I'd always wanted to visit here. The Bauhaus School movement (also called the International Style) is an important influence in design, typography, art, industrial design, interior design & architecture. But certainly not on gardens. I guess it's too much ornamentation for them. But I figure Ludwig Mies van der Rohe, Walter Gropius or Marcel Breuer must have had gardens someplace. They weren't here.

It was an actual school that, after graduating students, would put them to work in "workshops" to design products, and then actually develop them into marketable, sell-able items. They developed everything from chairs to lamps to dishware.They closed themselves down under pressure from the Nazis. The bastards.

The museum itself looks like some past generation's version of the future still yet to come. It's a bit severe. But inside are Bauhaus influenced art from furniture to product design, from photography to architecture. Still stunning after all these years is a model of the 1929 International Exposition Germany Pavilion in Barcelona, Spain, by Bauhaus former director, Mies van der Rohe. It STILL looks futuristic.

If nothing else, I want the colored totem seen in the top photo for my garden.
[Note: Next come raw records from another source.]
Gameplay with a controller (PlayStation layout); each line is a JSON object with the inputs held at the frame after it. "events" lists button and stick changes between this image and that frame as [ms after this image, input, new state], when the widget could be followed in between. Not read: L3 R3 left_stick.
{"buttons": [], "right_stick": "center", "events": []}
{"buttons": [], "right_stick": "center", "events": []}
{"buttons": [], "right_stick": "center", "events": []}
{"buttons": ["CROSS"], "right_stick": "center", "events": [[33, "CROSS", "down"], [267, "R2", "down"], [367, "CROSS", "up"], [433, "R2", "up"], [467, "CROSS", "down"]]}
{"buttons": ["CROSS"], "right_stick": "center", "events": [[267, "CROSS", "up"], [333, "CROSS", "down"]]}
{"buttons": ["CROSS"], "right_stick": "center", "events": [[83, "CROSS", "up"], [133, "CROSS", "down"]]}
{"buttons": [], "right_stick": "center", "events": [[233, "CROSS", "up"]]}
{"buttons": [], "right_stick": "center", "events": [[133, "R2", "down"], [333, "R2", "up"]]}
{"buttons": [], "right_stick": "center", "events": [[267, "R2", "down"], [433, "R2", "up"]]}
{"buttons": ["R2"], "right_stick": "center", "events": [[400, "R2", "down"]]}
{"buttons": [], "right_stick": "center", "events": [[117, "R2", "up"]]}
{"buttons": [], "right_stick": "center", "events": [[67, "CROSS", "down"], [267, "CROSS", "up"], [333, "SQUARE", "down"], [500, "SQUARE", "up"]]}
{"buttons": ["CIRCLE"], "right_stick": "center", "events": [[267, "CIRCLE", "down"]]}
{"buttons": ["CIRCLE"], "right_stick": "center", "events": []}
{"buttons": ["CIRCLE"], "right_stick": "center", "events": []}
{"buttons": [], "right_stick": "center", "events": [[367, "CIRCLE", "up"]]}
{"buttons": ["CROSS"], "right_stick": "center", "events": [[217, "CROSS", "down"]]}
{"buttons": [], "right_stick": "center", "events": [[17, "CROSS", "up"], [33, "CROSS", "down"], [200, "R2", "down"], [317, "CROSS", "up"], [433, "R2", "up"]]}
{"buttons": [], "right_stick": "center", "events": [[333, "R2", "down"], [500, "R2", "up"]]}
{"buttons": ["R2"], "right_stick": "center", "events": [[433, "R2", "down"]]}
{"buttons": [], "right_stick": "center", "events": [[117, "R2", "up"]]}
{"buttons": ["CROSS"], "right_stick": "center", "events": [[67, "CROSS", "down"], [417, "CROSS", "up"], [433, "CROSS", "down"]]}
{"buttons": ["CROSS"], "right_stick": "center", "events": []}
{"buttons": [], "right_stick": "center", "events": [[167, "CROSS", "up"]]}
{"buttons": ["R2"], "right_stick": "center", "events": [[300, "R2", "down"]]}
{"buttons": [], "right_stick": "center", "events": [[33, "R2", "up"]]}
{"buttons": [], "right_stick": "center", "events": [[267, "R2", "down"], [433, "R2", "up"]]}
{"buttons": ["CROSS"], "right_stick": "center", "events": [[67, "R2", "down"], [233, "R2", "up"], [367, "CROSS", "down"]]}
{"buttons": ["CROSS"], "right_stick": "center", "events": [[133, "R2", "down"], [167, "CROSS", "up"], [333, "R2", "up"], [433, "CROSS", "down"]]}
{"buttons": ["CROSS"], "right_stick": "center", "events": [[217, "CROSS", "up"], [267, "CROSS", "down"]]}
See the thin strip of green? You may have missed it.
Built-in planters tells me that plants ARE a consideration.
Just not as exuberant as I might design. I wouldn't make a good Bauhauser.
Not sure I'd be able to plant with such restraint. I admire the willpower of the garden designer.
Not much greenery, but it suits the architecture.

Comments

  1. Do you know why I cannot find any illustrations of the Mies German Pavillion contemporaneous with the 1929 fair?